▶ Instructions:
1/ Please copy out the ActiveCollab release notes passage starting with "What we changed" and going on through "and user segmentation.", substituting "on-premises" for "self-hosted" in each place it occurs.
2/ Extend the ActiveCollab release notes passage beyond the last sentence it shows.

▶ Excerpt:
Our development and deployment process radically changed since we switched to Cloud and added more teams, and it is no longer “version number friendly.”
Don’t get us wrong - we are excited about each new release that we ship as much as we were in the past, and we want to share relevant details about them. What does require change is the format in which these updates are communicated.
What we changed
That does not help you a lot if you have a self-hosted version and get a release in the middle of the month, weeks after the previous recap. For that reason, as of December 2019, we’ll use a different release schedule for self-hosted releases. Each new release will be shipped right after the recap post, between the 5th and 10th of the month.
We’ll restrain ourselves from releasing new self-hosted builds in the middle of the month. If such releases do happen, there will be a strong reason for them, and they will be properly documented in the blog.
ActiveCollab Cloud accounts will keep on receiving updates as they did in the past - multiple times a day, with rollout schedules and plans tailored to stabilize deployed changes and user segmentation.
The previous paragraphs pretty much sum up the change of the release notes format. But feel free to continue reading if you are interested in learning more about our development and deployment process, as they influenced this decision greatly.
10+ Years of Release notes
ActiveCollab never had the official role of a Release Manager, but if there ever was one, I would have held it for the majority of the past 12+ years. When I put on a Release Manager “hat” and look back at these documents, I see two “eras”:
- The first was the time when we had only the self-hosted edition of the product, and
- The second is the period when the Cloud edition was the tip of the spear, with self-hosted lagging a bit behind.
There was no clean-cut between the two eras, but there is a visible shift between ActiveCollab 4 (when Cloud was introduced), and ActiveCollab 5. With version 4, the self-hosted edition was still dominant, and it controlled the scheduled release of the Cloud version as well. The releases were shipped with sequential version numbers, and an accompanying Cloud release followed the self-hosted release.
Cloud vs. Self-hosted
Cloud gave us much-needed flexibility to get better at delivering software. It let us release upgrades more often and target features in a better way to different groups of users. If any software problems arise, we can correct them in a timely fashion, sometimes before anyone noticed any issues in the first place.
What was new about version 5 release notes is they started to skip versions. At that time, we started building and shipping releases at least once a week, and not always to all users. Our deploy system supports three release targets (we call them “release channels”):
- Edge - only our test accounts, including accounts we use to manage the ActiveCollab development,
- Beta - teams that agreed to test experimental features before their official release,
- Stable - everyone else.

▶ Information:
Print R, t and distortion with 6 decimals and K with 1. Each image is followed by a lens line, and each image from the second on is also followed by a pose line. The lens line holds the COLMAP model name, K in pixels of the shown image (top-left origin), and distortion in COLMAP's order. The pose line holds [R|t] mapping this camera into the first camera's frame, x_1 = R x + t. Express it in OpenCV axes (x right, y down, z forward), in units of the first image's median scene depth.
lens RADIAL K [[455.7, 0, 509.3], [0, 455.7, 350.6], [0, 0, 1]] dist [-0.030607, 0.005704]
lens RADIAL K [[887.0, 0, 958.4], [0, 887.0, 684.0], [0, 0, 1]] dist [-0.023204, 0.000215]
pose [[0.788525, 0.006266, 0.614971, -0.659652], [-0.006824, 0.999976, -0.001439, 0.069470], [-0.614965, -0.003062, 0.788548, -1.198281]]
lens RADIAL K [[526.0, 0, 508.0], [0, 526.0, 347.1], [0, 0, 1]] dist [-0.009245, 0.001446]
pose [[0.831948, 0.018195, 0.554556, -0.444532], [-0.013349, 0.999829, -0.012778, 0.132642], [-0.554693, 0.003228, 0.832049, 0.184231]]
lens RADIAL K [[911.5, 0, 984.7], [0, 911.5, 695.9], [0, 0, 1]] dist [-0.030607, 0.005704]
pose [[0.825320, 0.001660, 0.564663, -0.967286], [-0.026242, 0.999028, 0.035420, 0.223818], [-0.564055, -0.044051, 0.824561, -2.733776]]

▶ Task results:
1/
What we changed
That does not help you a lot if you have a on-premises version and get a release in the middle of the month, weeks after the previous recap. For that reason, as of December 2019, we’ll use a different release schedule for on-premises releases. Each new release will be shipped right after the recap post, between the 5th and 10th of the month.
We’ll restrain ourselves from releasing new on-premises builds in the middle of the month. If such releases do happen, there will be a strong reason for them, and they will be properly documented in the blog.
ActiveCollab Cloud accounts will keep on receiving updates as they did in the past - multiple times a day, with rollout schedules and plans tailored to stabilize deployed changes and user segmentation.

2/
The team used Edge and Beta release channels to integrate software more often and to see how things fit together in production. Once everything was tested and stable, we would push it to the Stable channel and provide release notes of the changes made since the last stable release. We kept doing this for a couple of years, and it has served us well.
New people - new process
All this makes pinning a particular change to a particular version number hard, almost detective work. If I had to draw it, I would draw pre-Cloud release schedule as a single line where changes get integrated and deployed linearly:
Our new process can be depicted like this:
The first process does look simpler, and it’s how many people envision software delivery, Roadmap as a straight line.
On the other hand, many teams are turning to different processes to be able to deliver more value and compete in the marketplace. The process needs to allow space for experimentation, incremental rollouts of features and tests, selective availability of functionalities by demography, account age or usage patterns, etc. Such a roadmap looks more like a map, with different nodes and turning points, and less like a tunnel.
That’s a wrap!
The market is unforgiving, and our competitors are well funded, smart, and nimble. In such an environment, we need to get rid of practices that slow things down without providing substantial value and find smarter ways of working and delivering useful software.
A monthly release schedule for self-hosted builds and recap posts offer the necessary information to make an informed decision on whether to upgrade or not while letting us further adapt and evolve our processes. This way we’ll be able to build more useful software, faster.